Pur sapendo che la scadenza di giugno è tradizionalmente una delle più impegnative dell’anno – sottolinea il segretario della CGIA, Giuseppe Bortolussi – 50 miliardi di euro è una cifra da far tremare i polsi, anche se rispetto all’ultima rilevazione che avevamo compiuto una quindicina di giorni fa, c’è una grossa novità. L’Amministrazione finanziaria ha concesso una proroga alle aziende e alle partite IVA che sono sottoposte agli studi di settore. Queste ultime, pertanto, hanno la possibilità di slittare i pagamenti delle imposte dirette entro il prossimo 6 luglio”.
Confronta tariffe ADSL business

Si parla molto di TASI e IMU, ma in termini assoluti, il balzello che più pesa sui bilanci delle imprese italiane, rivela la CGIA, è il versamento delle ritenute IRPEF dei dipendenti e dei collaboratori delle aziende, che sborseranno quasi 10,4 miliardi di euro.

Per quanto riguarda l’IMU sulle seconde case e sugli immobili ad uso strumentale, lo Stato ha incassato 10,1 miliardi di euro. Molto simile lo sborso per l’IRES (l’Imposta sui redditi delle società di capitali), che comporterà – per il versamento del saldo 2014 e dell’acconto 2015 – una spesa di 9,1 miliardi di euro.

L’IVA garantirà al Fisco 6,8 miliardi di euro, mentre grazie all’IRAP entreranno altri 4 miliardi.

Tasse sulla casa: 2,3 miliardi di TASI

Per quanto riguarda le famiglie, lo sborso più grande sarà il pagamento della prima rata della TASI, che è scaduta ieri e che porterà ai Comuni ben 2,3 miliardi di euro, di cui 1,65 miliardi saranno versati da proprietari delle abitazioni principali.

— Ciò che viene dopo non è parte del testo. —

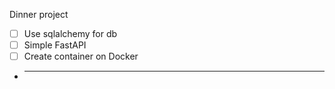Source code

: Dinner project
- [ ] Use sqlalchemy for db
- [ ] Simple FastAPI
- [ ] Create container on Docker
- ***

L’Ufficio Studi della CGIA ricorda che il gettito di ogni tassa per questo studio è stato stimato sulla base delle cifre degli ultimi anni, considerando però le principali modifiche legislative.

Infine, per quanto riguarda la TARI (tassa sui rifiuti), secondo l’Istat, il gettito complessivo per il 2015 si aggirerà intorno ai 7,6 miliardi di euro.